Escrevo-lhe por ser véspera do glorioso dia 25 de Abril. Em 1974, já o senhor Soeiro Pereira Gomes estava morto há mais de vinte anos e o meu avô tinha meio século de idade. Sofria de uma doença nos pulmões, não sei se lhe disseram – e dessa doença também morreria, aliás, alguns anos antes, a minha bisavó, sua mãe, vítima da pobreza em geral e de tuberculose e solidão em particular. Ainda rapaz, o meu avô emigrou para França, à procura do pai. Nunca o encontrou, apesar de por muito tempo o ter procurado. No dia do seu casamento (com uma concierge madeirense, que trabalhava no prédio onde vivia o patrão de ambos), lá soube que o pai morrera há alguns anos, num estaleiro próximo.
O meu avô Gaitinhas teve uma filha. (“Ainda bem que não foi um rapaz”, costumava ele dizer, ”para evitar chatices com a tropa.”) A filha do meu avô teve dois filhos – o meu irmão António, que foi para a Bélgica trabalhar na televisão, como cameraman, e eu próprio, que herdei de meu pai (também português) uma empresa pequenina de construção civil. Brevemente, o meu genro (um francês de Saint-Galmier) tomará esse lugar, e eu poderei enfim ir viver para Portugal. A minha mulher é espanhola, nada e criada até aos seus doze anos na Galiza, e não se opõe a esta minha vontade.
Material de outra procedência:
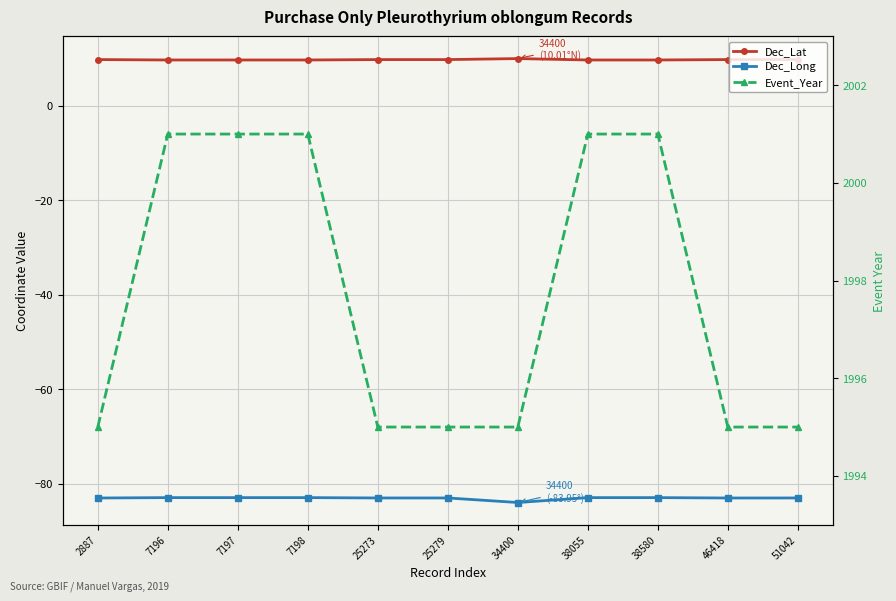

What is the value of the Dec_Lat point at the 9th from the left?

9.7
Eu nasci em França, caro amigo, mas escolhi ser português por tanto ouvir o avô falar do País. Ele, a quem o regime fascista roubou a infância, o pai e a mãe, o futuro, amou sempre Portugal, fiel como um cão. Conversava connosco em Português, cantava em Português, celebrava a Liberdade, a Democracia e a Igualdade em Português.
No dia 26 de Abril de 1974, vi-o chorar, à hora do almoço, junto ao rádio, confirmando a chegada do futuro ao seu (nosso) País. Em sua casa, a “Grândola, Vila Morena”, do Zeca, era tão solene como o hino nacional. E a cançoneta “Somos livres”, da actriz Ermelinda Duarte, valia por todos os programas políticos que diariamente eram divulgados por jornais, rádio e televisão. “Não voltaremos atrás”, cantávamos eu e ele em coro.
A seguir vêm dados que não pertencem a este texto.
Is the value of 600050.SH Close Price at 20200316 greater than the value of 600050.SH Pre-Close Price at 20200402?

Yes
O meu avô teve muita pena de não poder celebrar a liberdade com o amigo Soeiro Pereira Gomes, tão cedo falecido. Mas ainda abraçou algumas das personagens de Esteiros. Lembro-me de o ouvir dizer a um deles: “Mesmo que isto já não seja para nós, há-de ser bom para os vindouros, pá!”
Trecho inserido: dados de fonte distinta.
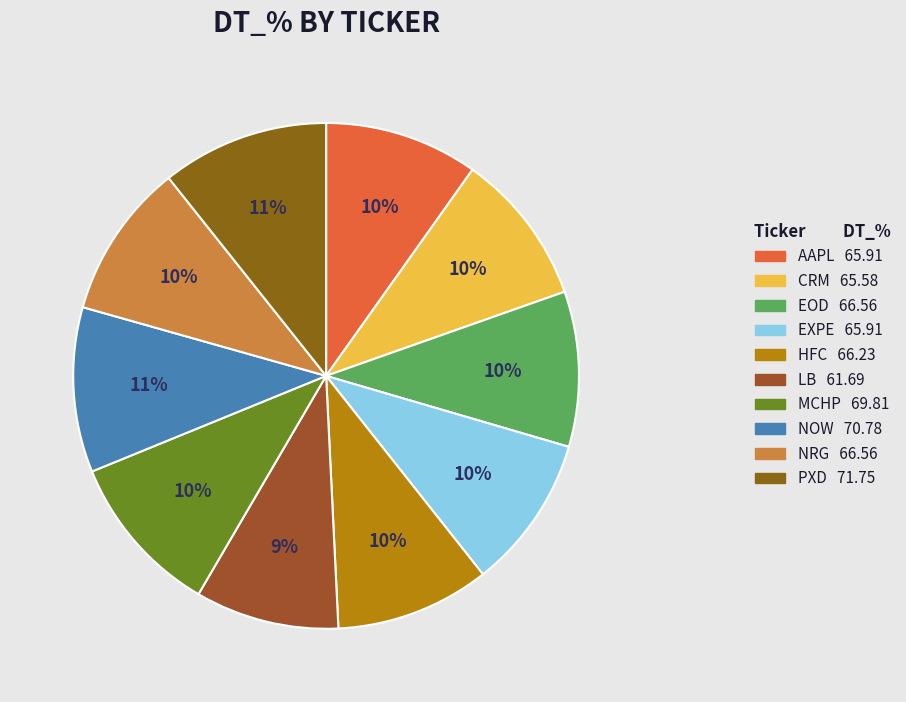

What portion of the pie excludes PXD?

89.3%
Eu, à época, era um vindouro. Agora, em viagem para velho, sabe-me bem confirmar o vaticínio do Gaitinhas. E comungar a gratidão que ele publicamente manifestava por quem fez a revolução.
Bem sei que o nosso País continua inevitavelmente imperfeito, mas já não é normal que as crianças sejam mão-de-obra adulta à força; que a miséria seja uma sorte fatal e hereditária; que o destino de todos seja determinado pela tirania de uns poucos.
Não é como neto do Gaitinhas que lhe agradeço o interesse por Esteiros, caro Amigo. É como português, amante da Liberdade. A ideia de, pela leitura, manter vivo Soeiro Pereira Gomes é, na essência, algo muito parecido com a celebração viva e grata da revolução de 1974. A escritora Agustina fala (salvo erro, na Sibila) de “memória do amor”. Eu fico-me pela memória do meu avô Gaitinhas, que vem a dar ao mesmo.
Um abraço!
VL
[Nota: Esta carta, embora fictícia, está longe de ser mentira. Quem não acreditar, como diria o cronista há 45 anos, a propósito de tudo, é fascista.]
Vila Real, 22 de Abril de 2018.
Joaquim Jorge Carvalho
[Esta crónica foi publicada no semanário O Ribatejo, edição de 26-04-2018. A imagem, já utilizada neste blogue, é da autoria do meu Amigo Manuel Vilela, que a fabricou, a pedido, para um libreto relativo ao espectáculo teatral A Noite de 24 de Abril. (Nota: esta peça, levada já por diversas vezes à cena, com interpretação de alunos ou docentes, é uma adaptação minha da obra A Noite, do grande José Saramago.]